Statistics Canada revealed on Friday that average hourly wages increased by a further 5% last month after rising in May and June, while the economy shed 6,400 jobs in a further sign that the Bank of Canada’s rate-hiking trajectory is having its desired impact.
That jobs figure marked the third month in a row that the labour market has slowed and contrasted sharply with economists’ average expectations of a 25,000-job gain.
Construction, public administration, information, culture and recreation all saw job declines, while health care and social assistance, educational services, finance, insurance, real estate, and agriculture posted growth.
RBC economist Carrie Freestone suggested that the jobs figures could point to a rate hold in the Bank of Canada’s next announcement, scheduled for September, although that’s by no means a nailed-on certainty.

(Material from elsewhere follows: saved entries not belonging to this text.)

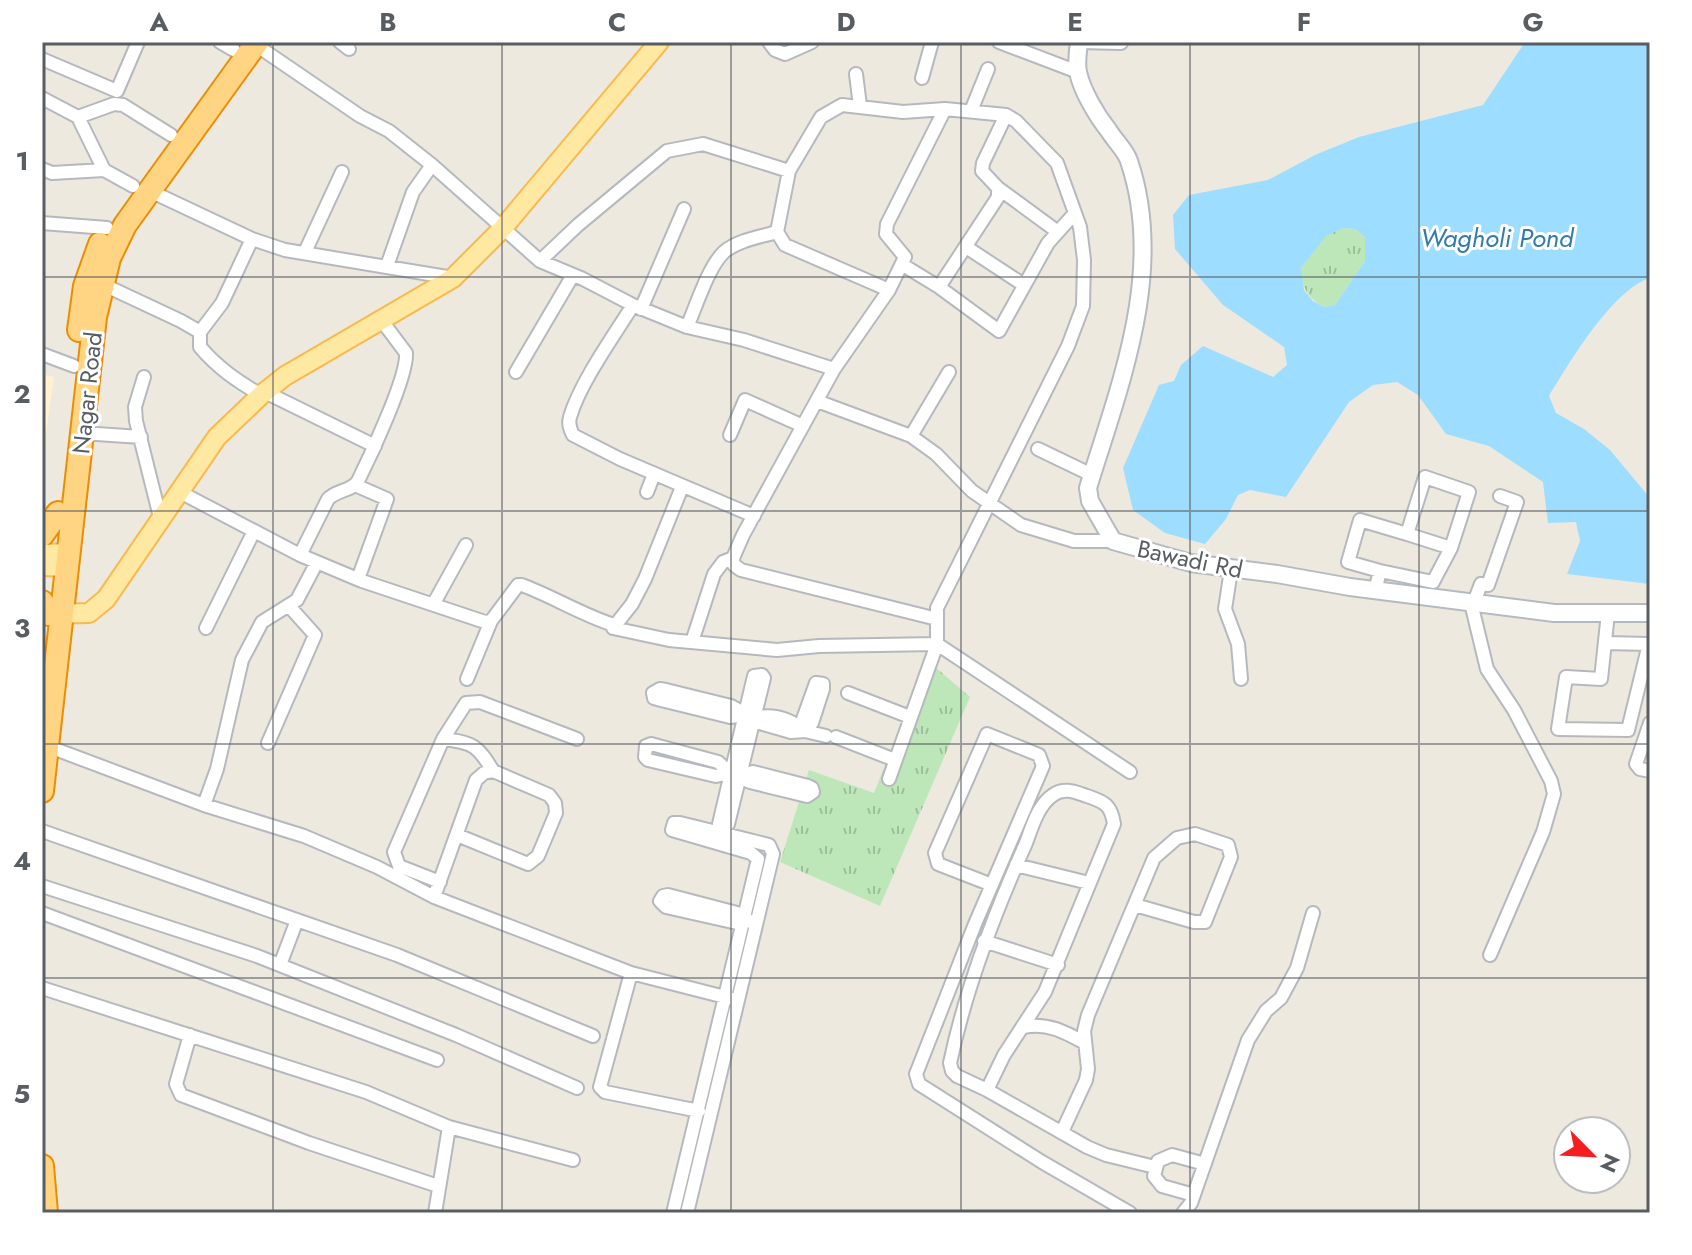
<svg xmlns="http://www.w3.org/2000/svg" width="1692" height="1255" viewBox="0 0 1692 1255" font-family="Jost,sans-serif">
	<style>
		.commercial { fill: #fff1d2 }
		.grass { fill: url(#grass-tufts) }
		.water { fill: #9dddff; fill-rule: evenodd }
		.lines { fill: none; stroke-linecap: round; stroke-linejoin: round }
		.street-casing { stroke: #b5b9be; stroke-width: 16 }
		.secondary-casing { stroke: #b5bac0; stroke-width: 20 }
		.primary-casing { stroke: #fab94b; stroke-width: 22 }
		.highway-casing { stroke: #ec8d00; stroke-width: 26 }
		.street { stroke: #fff; stroke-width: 12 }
		.secondary { stroke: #fff; stroke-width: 16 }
		.primary { stroke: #ffe8a2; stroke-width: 18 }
		.highway { stroke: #ffd584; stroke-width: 22 }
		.grid { fill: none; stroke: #585d62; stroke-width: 2; stroke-opacity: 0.55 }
		.labels { text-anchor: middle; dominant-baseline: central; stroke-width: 6; stroke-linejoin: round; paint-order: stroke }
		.street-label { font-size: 24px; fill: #585d62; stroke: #fff }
		.water-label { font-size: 26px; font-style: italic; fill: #337aae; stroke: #fff }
		.neatline { fill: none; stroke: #585d62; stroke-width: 3 }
		.grid-label { font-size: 26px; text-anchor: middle; font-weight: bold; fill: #585d62 }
	</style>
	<defs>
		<pattern id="grass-tufts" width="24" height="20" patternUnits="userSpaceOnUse" patternTransform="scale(2)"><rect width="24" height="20" fill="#bde7b9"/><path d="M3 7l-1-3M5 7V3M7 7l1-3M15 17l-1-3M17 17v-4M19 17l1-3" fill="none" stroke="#9cbe9a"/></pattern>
	</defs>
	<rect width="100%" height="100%" fill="#ede9df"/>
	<path class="commercial" d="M42,374L54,377L42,462Z"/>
	<path class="grass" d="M1343,228L1355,229L1365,237V261L1335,305L1324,307C1308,298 1301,287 1301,268L1326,235Z
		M927,660L970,697L880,906L780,862L809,770L874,793Z"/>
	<path class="water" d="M1525,42H1647L1650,44V278C1613,289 1569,363 1549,396L1556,413L1584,429L1610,450L1650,498V584L1567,574L1580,541L1576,522L1548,523L1543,482L1489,446L1446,434L1418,395L1397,382L1373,385L1349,402L1286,497L1250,490L1238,495L1226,519L1205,544L1165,533L1133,510L1123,468L1159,385L1174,381L1181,365L1203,346L1273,377L1287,365L1284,347L1223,305L1175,249L1173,215L1189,195L1268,180L1315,155L1359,137L1483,105ZM1343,228L1355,229L1365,237V261L1335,305L1324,307L1313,301L1304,290L1301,268L1326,236Z"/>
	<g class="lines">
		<defs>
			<path id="street" d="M220,42L234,50
				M340,42L349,49
				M769,42L775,50L785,54L812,42
				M999,42L1078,72
				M1079,42L1121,43
				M256,45L360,116L389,131L432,165L540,261
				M42,59L117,91L138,42
				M856,74L860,106
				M922,78L932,42
				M42,98L78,117L104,170
				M971,111L988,69
				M1006,115L983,163L982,171L998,188V197L939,287L999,331L1048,243L1075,213
				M78,117L114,104L123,105L171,135
				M42,169L52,173L104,170L133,186
				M789,171L777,232L785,245L889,290L834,369L743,535L733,558L734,565L741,570L937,619
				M998,188L1058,232
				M148,190L252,239L285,250L453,278
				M42,223L107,228
				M966,247L1024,285
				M305,252L342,172
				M903,265L939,287
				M387,266L413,192L432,165
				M102,284L181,321L200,332L222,303L252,239
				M889,290L905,257L886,234L887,224L945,109
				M633,305C613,337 580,383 570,417C568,424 570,429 573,435L620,459L754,516
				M641,309L684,209
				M687,327C696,307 708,267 724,252C738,240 760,237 777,232
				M200,332V347C218,368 237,381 261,395
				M42,354L74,366
				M834,369L744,340L687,327L633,305L583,279L540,261L578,225L667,151L703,144L789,171L821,117L842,105L903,112L945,109L1006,115L1016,121L1057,163L1080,227L1084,260L1083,306L1068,346L937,608V644L889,779
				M516,372L573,275
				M144,377L135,407L136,421L161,521
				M265,392L375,446
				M817,401L911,436L936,454L972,491L1021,525L1074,541H1113
				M82,433L141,437
				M730,435L745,400L803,426
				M911,436L949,372
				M1038,449L1092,475
				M355,485L387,499L358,579
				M682,487L645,579L632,604L613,628L669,640L777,650L819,646L937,644L1130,772
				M178,491L300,555L362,581L485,622L491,621L518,585H522C554,597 582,615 614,625
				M647,492L654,474
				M1407,534L1451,548
				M300,555L328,499C336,490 352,491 358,481C370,457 408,376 406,353L382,321
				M1231,570L1225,609L1238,644L1241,679
				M1375,591L1380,571L1433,582L1451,548L1469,492L1425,477L1407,534L1360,520L1348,562L1380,571
				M1474,602L1481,584L1488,585L1517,502L1500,496
				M434,603L466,545
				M1471,603L1487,669L1514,710L1551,781L1554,794L1543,832L1490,955
				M206,628L254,531
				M692,642L714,574L723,562L733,558
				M1606,643L1649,644L1628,730L1558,729L1566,677L1601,679L1608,613
				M467,679L491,621
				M816,683L823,684V689L812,723L805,731L803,719Z
				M848,693L910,717
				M744,715L730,717L661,700L654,698L653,693L660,689L666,690L731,706L763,724L791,732L805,731C789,718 773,713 754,718
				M1650,723L1636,764L1640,769L1650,771
				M805,731L826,736
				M836,737L895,760
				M443,739L466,703L480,702L577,739
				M268,743L315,635L289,606
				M47,746L204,805L304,836L377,867L434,897L631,973L733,999
				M730,773L718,762L651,744L646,746L645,757L648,760L716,776L730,773L750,782L807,796L813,792L812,788L808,786L753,772L740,775
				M204,805L217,769L242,660L262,622L297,600L317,562
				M42,831L397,955L593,1036
				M719,839V824L754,676L762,675L764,678L728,824L721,832
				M1016,865L1089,883
				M440,882L399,866L394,852L443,739C473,742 478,746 493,771
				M992,885L938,864L935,853L987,734L1039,755L1043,766L975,924L916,1074L919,1084L1042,1162L1130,1213
				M42,886L257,956L456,1035L577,1088
				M434,897L476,780L484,773L493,771L549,795L555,803L556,813L538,856L528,864L457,835
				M42,913L437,1060
				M744,920L737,913L668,895L663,896L660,901L666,907L737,923L750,921
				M984,941L1058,965
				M280,965L297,920
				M631,973L600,1087L605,1092L699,1111
				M42,988L366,1092L449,1127L573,1160
				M1024,1027C1047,1022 1065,1032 1085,1043
				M190,1035L176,1084L181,1095L309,1143L438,1186
				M987,1090L1004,1055L1045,992L1114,824C1111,805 1105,802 1087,796C1075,792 1064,787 1053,795C1038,805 1032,827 1026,843C994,914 966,987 950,1063L952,1071L957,1076L987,1090L1087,1147L1106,1155L1155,1167
				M1062,1132L1086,1080L1088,1069L1084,1031L1088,1015L1154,858L1177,838L1195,834L1228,845L1231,857L1205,922H1194L1135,905
				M1194,1195L1162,1186L1154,1176L1158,1161L1172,1155L1205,1164
				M435,1213L449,1127
				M673,1213L758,859L751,853L672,830L674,823H680L769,845L773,854L687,1213
				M1183,1213L1191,1203L1248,1040L1266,1011L1281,998L1297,968L1313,913"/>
			<path id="secondary" d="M1079,42C1078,51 1076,64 1078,72C1082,91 1097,116 1109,131C1115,141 1126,151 1129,161C1166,270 1120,384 1088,488L1090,501L1113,541L1191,563L1277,574L1350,587L1554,613H1650"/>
			<path id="primary" d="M42,554L69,553
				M42,566L67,567
				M50,614L89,613L106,599L217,437L261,395L285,376L453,278L502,229L659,42"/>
			<path id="highway" d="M79,330L85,286L100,244
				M42,535L58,513
				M42,602L49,614
				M42,791L95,317L109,258L125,225L257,42
				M42,1166L46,1213"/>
		</defs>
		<use href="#street" class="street-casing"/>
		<use href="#secondary" class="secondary-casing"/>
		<use href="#primary" class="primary-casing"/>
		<use href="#highway" class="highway-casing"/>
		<use href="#street" class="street"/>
		<use href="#secondary" class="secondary"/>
		<use href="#primary" class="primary"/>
		<use href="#highway" class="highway"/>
	</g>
	<path class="grid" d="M273,42V1213M502,42V1213M731,42V1213M961,42V1213M1190,42V1213M1419,42V1213M42,277H1650M42,511H1650M42,744H1650M42,978H1650"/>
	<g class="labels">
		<g class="street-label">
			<text transform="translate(87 393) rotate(-84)">Nagar Road</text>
			<text transform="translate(1190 559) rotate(12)">Bawadi Rd</text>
		</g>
		<g class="water-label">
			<text x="1497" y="238">Wagholi Pond</text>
		</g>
	</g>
	<rect width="1692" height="1255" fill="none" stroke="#ffffff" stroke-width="88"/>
	<g transform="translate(1592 1155) rotate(114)"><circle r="38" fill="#ffffff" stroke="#bcbec0" stroke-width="2"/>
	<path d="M0-6L14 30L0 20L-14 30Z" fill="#f41e21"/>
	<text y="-12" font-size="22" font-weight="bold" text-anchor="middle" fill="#585d62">N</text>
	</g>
	<rect x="44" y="44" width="1604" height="1167" class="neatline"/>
	<g class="grid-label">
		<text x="159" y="31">A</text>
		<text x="388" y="31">B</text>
		<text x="617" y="31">C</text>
		<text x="846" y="31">D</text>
		<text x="1075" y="31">E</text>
		<text x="1304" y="31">F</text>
		<text x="1533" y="31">G</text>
		<text x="22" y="170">1</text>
		<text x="22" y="403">2</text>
		<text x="22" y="637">3</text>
		<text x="22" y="870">4</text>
		<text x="22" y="1103">5</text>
	</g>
</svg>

“The jobs report is one of a slew of indicators in advance of the BoC’s next interest rate decision on September 6th and the question remains whether interest rates are sufficiently restrictive to tame inflation,” Freestone said.
“Today’s jobs report is a point in favour of keeping the overnight rate at 5%, but the BoC will closely monitor additional indictors – particularly upcoming inflation and consumer spending reports – to determine whether an additional hike is needed.”
While the central bank hit pause on rate hikes in the spring, economic indicators – including a robust labour market and inflation that proved more resilient than anticipated – impelled two further increases in June and July, with two 25-basis-point increases meaning the Bank’s trendsetting interest rate has now risen by 475 basis points since March last year.